La France est en effet l’un des seuls pays de l’OCDE dans lequel le salaire des enseignants n’a pas augmenté depuis 1995. Pire, alors que « le salaire des enseignants a augmenté, en valeur réelle, dans la plupart des pays dont les données sont disponibles entre 1995 et 2009 », en France, il a subi une baisse en valeur réelle.
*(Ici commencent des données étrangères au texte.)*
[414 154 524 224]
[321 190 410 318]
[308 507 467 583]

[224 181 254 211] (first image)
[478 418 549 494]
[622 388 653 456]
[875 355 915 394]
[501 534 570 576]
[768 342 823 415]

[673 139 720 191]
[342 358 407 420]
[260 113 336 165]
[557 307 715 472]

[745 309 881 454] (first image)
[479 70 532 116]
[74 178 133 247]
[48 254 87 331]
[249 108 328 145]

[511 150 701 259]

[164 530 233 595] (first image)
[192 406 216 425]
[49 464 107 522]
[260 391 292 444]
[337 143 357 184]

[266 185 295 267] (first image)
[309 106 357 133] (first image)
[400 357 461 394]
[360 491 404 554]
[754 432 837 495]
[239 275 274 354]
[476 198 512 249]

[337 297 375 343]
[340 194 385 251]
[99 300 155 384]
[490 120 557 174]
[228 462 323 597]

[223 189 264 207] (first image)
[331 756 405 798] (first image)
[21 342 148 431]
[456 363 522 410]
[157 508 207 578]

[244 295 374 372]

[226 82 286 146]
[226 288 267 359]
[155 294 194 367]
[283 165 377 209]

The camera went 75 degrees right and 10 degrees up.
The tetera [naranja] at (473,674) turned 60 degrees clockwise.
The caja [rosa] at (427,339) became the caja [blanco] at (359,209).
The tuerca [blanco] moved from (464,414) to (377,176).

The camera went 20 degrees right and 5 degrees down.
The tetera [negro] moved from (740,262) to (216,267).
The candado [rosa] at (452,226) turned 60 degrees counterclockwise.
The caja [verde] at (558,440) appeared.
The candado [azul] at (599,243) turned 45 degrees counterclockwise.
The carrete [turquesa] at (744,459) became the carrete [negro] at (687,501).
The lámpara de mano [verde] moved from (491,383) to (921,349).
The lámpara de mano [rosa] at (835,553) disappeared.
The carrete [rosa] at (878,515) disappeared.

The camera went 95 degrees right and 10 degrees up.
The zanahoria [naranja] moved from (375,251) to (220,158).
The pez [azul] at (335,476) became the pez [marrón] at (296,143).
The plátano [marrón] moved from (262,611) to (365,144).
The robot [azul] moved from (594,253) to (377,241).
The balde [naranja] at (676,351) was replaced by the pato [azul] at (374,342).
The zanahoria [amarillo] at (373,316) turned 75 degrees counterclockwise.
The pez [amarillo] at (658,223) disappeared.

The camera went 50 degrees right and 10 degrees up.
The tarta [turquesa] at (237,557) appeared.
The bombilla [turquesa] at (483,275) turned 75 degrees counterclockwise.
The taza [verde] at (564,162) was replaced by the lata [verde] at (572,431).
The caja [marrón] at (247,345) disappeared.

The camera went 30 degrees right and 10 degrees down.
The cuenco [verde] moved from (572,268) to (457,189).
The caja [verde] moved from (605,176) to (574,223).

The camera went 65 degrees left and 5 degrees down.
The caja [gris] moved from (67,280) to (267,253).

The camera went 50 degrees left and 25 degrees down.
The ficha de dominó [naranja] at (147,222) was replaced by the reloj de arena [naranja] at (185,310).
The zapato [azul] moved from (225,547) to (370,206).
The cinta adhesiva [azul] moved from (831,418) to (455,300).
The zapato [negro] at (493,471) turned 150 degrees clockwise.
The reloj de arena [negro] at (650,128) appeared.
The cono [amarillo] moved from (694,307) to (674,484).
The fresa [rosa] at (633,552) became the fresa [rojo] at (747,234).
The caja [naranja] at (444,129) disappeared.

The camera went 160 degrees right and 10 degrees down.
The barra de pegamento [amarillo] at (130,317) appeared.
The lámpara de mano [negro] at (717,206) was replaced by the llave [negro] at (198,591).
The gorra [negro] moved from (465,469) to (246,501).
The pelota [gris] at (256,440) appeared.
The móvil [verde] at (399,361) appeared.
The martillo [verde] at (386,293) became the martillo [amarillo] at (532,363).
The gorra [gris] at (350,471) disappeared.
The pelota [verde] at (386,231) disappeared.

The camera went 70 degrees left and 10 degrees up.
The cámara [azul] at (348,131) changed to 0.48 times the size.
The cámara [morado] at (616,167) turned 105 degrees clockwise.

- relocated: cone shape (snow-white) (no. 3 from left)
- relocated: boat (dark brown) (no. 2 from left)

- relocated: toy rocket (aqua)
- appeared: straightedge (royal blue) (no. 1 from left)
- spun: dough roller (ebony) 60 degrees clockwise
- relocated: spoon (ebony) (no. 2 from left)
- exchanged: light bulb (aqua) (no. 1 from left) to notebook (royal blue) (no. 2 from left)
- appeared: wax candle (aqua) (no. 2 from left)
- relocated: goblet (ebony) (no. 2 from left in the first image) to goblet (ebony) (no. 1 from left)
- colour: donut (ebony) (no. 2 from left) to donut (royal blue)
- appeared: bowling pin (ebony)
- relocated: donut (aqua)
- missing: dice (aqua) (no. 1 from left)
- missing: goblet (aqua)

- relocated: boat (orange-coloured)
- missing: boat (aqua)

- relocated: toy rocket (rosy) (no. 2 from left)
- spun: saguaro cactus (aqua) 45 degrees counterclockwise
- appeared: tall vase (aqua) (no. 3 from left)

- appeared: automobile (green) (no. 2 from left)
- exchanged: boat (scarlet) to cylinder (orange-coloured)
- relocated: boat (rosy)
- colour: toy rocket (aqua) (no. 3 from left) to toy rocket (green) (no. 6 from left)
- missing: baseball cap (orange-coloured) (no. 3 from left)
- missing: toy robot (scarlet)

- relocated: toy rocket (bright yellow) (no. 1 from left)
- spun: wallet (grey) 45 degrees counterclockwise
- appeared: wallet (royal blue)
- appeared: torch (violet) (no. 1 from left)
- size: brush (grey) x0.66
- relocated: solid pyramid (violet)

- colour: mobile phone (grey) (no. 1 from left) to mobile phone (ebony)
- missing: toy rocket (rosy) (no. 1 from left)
De plus, selon les indicateurs de l’OCDE, le salaire statutaire des professeurs français reste inférieur à la moyenne de l’OCDE : en 2009, dans le primaire, il est de 17 643 euros annuels pour un enseignant français débutant sa carrière, contre 21 874 en moyenne dans les pays membres. Même constat dans le premier cycle du secondaire : un enseignant en début de carrière touche 20 043 euros annuels contre 23 269 en moyenne dans les pays de l’OCDE.

A titre de comparaison, en Allemagne, un enseignant en début de carrière touche 34 131 euros annuels dans le primaire et 37 510 euros dans le secondaire.

Le rapport a également révélé que les enseignants français travaillent 35 semaines par an, contre 38 semaines en moyenne dans les pays de l’OCDE.